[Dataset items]
***

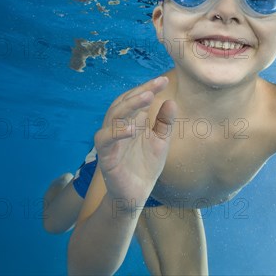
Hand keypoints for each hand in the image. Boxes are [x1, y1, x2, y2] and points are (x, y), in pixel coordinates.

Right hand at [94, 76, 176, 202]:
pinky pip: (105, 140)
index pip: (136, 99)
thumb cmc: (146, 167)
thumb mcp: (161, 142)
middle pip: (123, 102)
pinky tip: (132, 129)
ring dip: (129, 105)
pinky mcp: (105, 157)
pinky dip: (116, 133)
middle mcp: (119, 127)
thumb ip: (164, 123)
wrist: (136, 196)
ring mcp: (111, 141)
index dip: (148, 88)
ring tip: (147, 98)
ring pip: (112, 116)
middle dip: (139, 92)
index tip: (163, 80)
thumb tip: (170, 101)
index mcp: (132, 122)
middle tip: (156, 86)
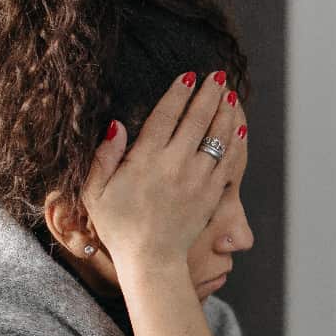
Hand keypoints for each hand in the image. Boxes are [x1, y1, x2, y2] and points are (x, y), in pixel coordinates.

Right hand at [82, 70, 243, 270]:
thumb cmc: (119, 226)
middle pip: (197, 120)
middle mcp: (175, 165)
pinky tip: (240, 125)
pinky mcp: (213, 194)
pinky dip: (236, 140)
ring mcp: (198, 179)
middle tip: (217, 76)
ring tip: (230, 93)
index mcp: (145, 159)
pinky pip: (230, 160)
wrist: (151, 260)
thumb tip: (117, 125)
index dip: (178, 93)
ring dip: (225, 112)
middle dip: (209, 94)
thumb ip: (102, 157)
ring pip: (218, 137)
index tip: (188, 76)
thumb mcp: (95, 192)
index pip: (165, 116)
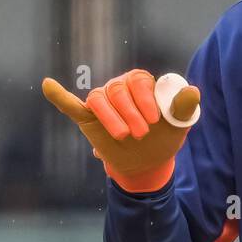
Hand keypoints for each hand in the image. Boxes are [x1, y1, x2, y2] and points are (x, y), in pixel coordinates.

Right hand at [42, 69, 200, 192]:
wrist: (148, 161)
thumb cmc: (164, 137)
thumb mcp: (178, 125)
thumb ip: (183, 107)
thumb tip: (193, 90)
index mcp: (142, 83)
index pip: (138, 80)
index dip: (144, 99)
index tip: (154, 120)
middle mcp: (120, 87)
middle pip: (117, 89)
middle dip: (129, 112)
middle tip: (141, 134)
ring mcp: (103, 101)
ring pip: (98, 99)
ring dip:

***

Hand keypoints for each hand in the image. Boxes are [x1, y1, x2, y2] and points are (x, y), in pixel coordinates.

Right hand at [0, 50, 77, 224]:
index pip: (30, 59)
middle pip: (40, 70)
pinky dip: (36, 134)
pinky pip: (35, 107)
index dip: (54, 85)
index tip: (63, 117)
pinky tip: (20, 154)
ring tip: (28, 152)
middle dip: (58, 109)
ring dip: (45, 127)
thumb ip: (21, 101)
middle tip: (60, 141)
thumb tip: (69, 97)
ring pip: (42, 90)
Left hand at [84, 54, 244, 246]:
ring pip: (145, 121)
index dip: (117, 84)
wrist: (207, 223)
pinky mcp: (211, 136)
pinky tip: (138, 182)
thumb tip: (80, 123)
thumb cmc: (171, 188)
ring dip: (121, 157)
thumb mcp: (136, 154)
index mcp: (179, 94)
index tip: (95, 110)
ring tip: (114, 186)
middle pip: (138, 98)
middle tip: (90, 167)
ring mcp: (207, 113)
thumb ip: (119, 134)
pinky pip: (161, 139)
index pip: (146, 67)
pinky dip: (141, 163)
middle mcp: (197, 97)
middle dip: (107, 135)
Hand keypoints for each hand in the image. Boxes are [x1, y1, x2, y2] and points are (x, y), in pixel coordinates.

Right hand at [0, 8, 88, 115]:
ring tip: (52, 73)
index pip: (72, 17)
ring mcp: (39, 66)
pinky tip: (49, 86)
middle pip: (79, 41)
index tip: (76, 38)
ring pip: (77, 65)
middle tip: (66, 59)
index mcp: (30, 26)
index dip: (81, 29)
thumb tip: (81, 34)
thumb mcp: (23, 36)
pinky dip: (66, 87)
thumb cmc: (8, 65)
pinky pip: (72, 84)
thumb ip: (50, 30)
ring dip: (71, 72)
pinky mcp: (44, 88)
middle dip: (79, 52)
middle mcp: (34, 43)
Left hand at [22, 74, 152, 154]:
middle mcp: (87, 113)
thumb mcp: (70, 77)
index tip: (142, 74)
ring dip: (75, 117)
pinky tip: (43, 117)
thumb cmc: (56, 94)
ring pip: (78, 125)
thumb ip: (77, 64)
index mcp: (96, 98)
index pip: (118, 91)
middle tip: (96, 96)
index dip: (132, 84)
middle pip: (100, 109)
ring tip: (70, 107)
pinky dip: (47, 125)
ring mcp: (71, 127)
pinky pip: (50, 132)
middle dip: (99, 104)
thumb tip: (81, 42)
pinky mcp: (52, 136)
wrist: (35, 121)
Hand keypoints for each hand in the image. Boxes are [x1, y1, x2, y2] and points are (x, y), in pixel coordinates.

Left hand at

***

### ASSIGNED TASK
Starting with the line with "ring tip: (114, 186)" above and going on through the line with "thumb cmc: (56, 94)", transcribe every line exactly, both ends included, and add nothing.

### RESPONSE BOX
ring tip: (114, 186)
middle pip: (138, 98)
middle tip: (90, 167)
ring mcp: (207, 113)
thumb ip: (119, 134)
pinky pip: (161, 139)
index pip: (146, 67)
pinky dip: (141, 163)
middle mcp: (197, 97)
middle dip: (107, 135)
Hand keypoints for each hand in the image. Boxes are [x1, y1, x2, y2] and points are (x, y), in pixel coordinates.

Right hand at [0, 8, 88, 115]:
ring tip: (52, 73)
index pip: (72, 17)
ring mcp: (39, 66)
pinky tip: (49, 86)
middle pip: (79, 41)
index tip: (76, 38)
ring pip: (77, 65)
middle tip: (66, 59)
index mcp: (30, 26)
index dip: (81, 29)
thumb tip: (81, 34)
thumb mcp: (23, 36)
pinky dip: (66, 87)
thumb cmc: (8, 65)
pinky pip: (72, 84)
thumb ip: (50, 30)
ring dip: (71, 72)
pinky mcp: (44, 88)
middle dip: (79, 52)
middle mcp: (34, 43)
Left hand at [22, 74, 152, 154]:
middle mcp: (87, 113)
thumb mcp: (70, 77)
index tip: (142, 74)
ring dip: (75, 117)
pinky tip: (43, 117)
thumb cmc: (56, 94)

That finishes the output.